07 Julho 2011
A intransigência do prelado irlandês com relação ao escândalo de pedofilia estaria na origem da exclusão entre os relatores do simpósio de fevereiro em Roma.
A reportagem é de Giacomo Galeazzi, publicada no sítio Vatican Insider, 07-07-2011. A tradução é de Moisés Sbardelotto.
Muito radical nos métodos utilizados na luta contra os abusos sexuais do clero. O arcebispo de Dublin e primaz da Irlanda, Diarmuid Martin não foi convidado para o encontro dedicado ao estudo e análise dos padres pedófilos que será realizado em fevereiro no Vaticano. Dom Martin é um bispo não muito amado por todos os dicastérios da Cúria Romana, por um excesso de intransigência e de visibilidade pública sobre os escândalos sexuais.
Uma abordagem que a muitos pareceu ser de marca justicialista e não adequadamente respeitosa das garantias dos acusados. O arcebispo de Dublin não figura na lista dos relatores convidados pela Santa Sé para a conferência de fevereiro sobre os abusos sexuais do clero.

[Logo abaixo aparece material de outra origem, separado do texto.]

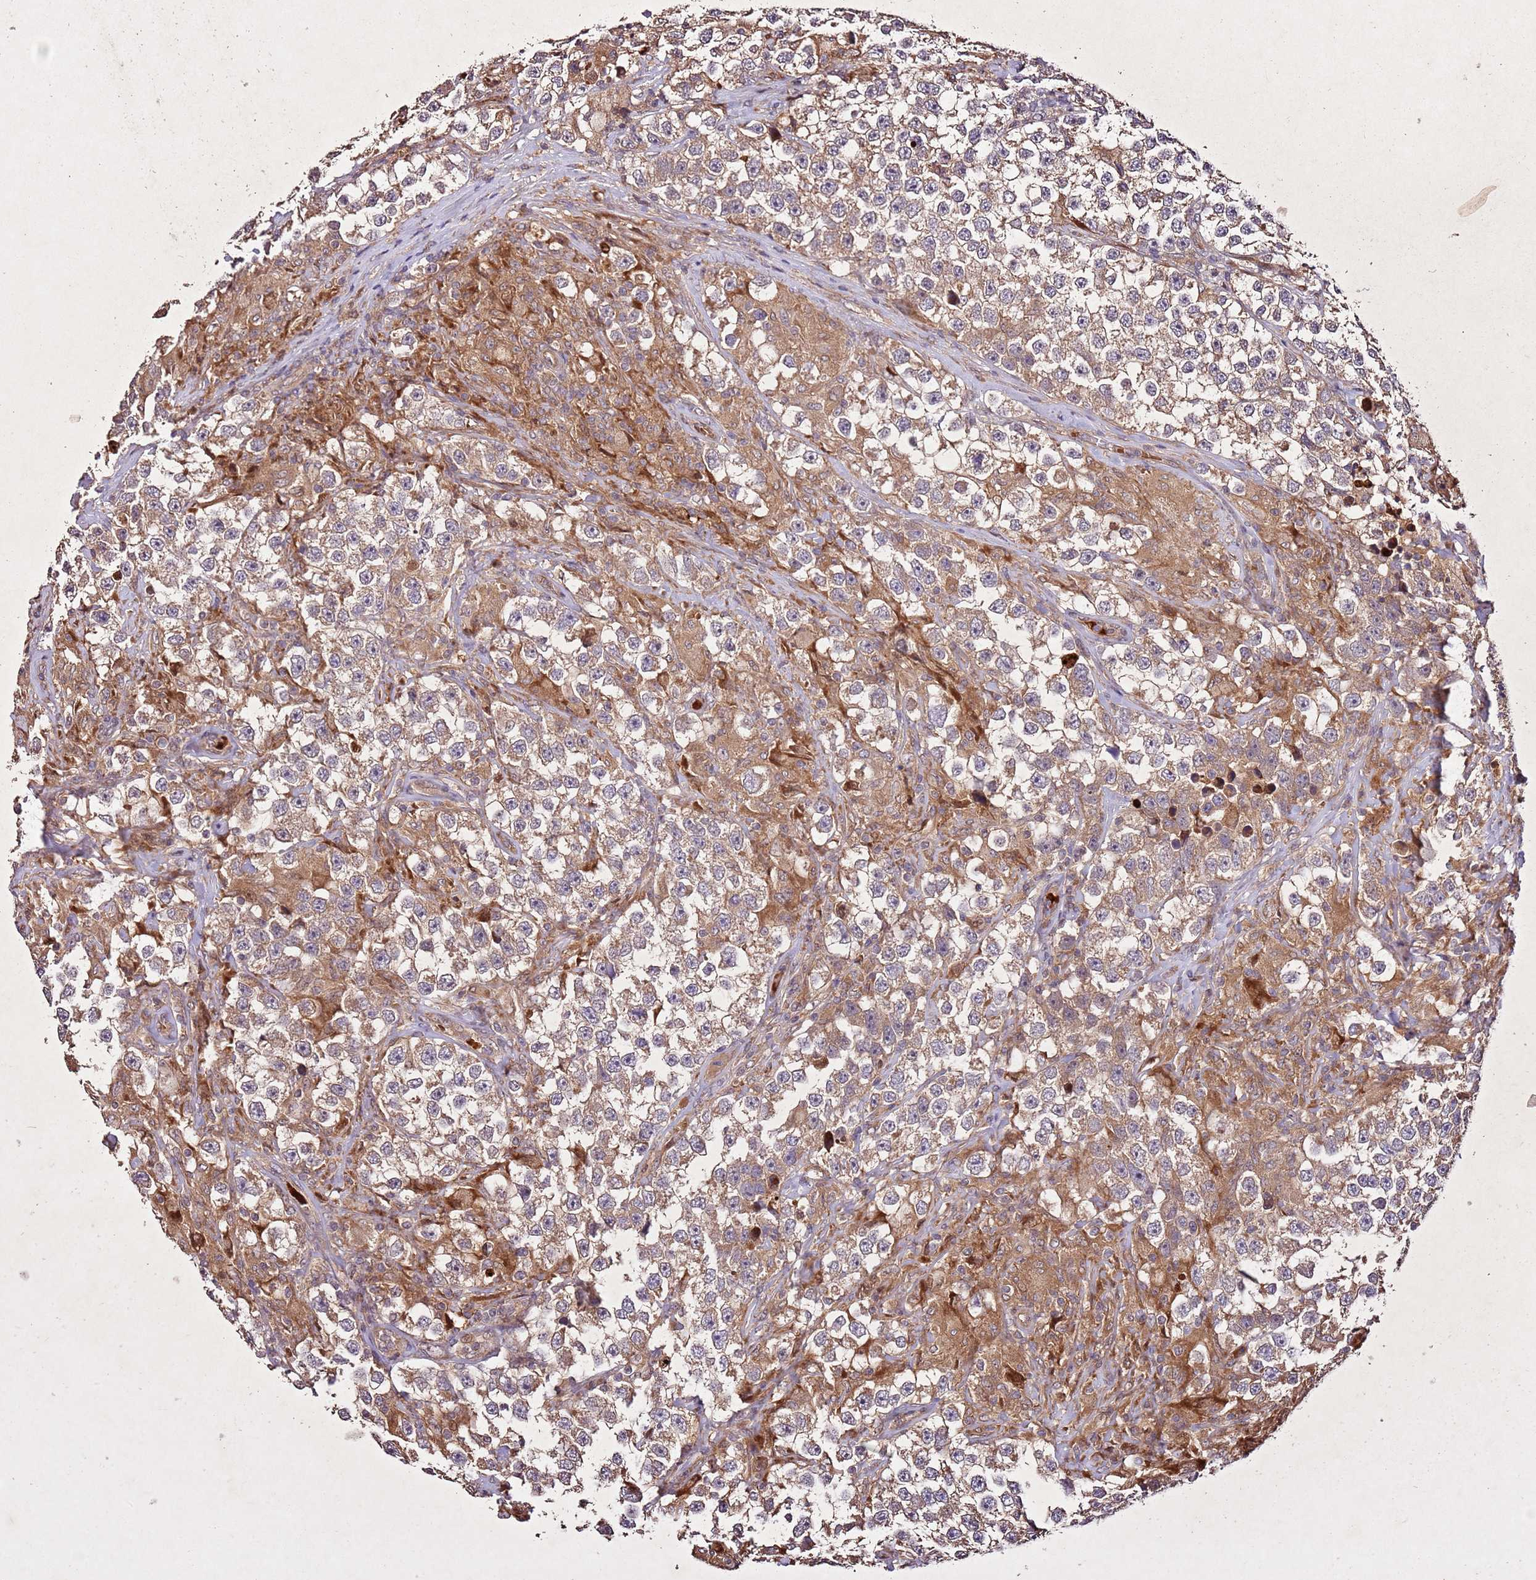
{"staining": {"intensity": "moderate", "quantity": ">75%", "location": "cytoplasmic/membranous"}, "tissue": "testis cancer", "cell_type": "Tumor cells", "image_type": "cancer", "snomed": [{"axis": "morphology", "description": "Seminoma, NOS"}, {"axis": "topography", "description": "Testis"}], "caption": "A photomicrograph showing moderate cytoplasmic/membranous positivity in approximately >75% of tumor cells in seminoma (testis), as visualized by brown immunohistochemical staining.", "gene": "PTMA", "patient": {"sex": "male", "age": 46}}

No episcopado europeu, Dom Martin foi um dos principais defensores da "linha dura", recentemente reiterada em uma entrevista ao New York Times, na qual criticou a "lentidão" com a qual o Vaticano levou adiante a visita apostólica à Igreja da Irlanda a fim de avaliar quais medidas a serem adotadas para resolver o problema da pedofilia no clero.
Foi a colunista Maureen Dowd que divulgou uma conversa ocorrida entre ela e Martin, na qual o prelado, mostrando sua própria insatisfação com a forma como a Santa Sé geriu até hoje o problema "muito sensível" da pedofilia, ofereceu a possibilidade de dizer a sua opinião a respeito: "Martin, sempre ao lado das vítimas, é um `intruso` na hierarquia" em que se destacam negativamente os nomes do cardeal Bernard Law, ex-arcebispo de Boston, que, depois da deflagração do problema da pedofilia na diocese, se transferiu para Roma para se tornar arcipreste da Basílica de Santa Maria Maior, e de Angelo Sodano, ex-secretário de Estado vaticano "que defendeu o notório pedófilo e pai de vários filhos Marcial Maciel Degollado", fundador dos Legionários de Cristo.
É difícil dizer se Martin se sente descrito por essas palavras. O que é certo é que, como escreveu o National Catholic Reporter, Dowd "encontrou em Martin o seu cavaleiro na hierarquia católica". E o que é certo é que, com relação ao problema da pedofilia no clero, Martin, que na Cúria Romana prestou o seu longo serviço de 1986 a 2001 como subsecretário e depois secretário do "Justiça e Paz", esteve no ano passado entre os primeiros a assumir com força a linha de maior rigor desejada pelo Papa Bento XVI. Uma linha que aproximou muito Joseph Ratzinger a Martin, um dos bispos europeus com o qual o pontífice tem hoje a maior confiança.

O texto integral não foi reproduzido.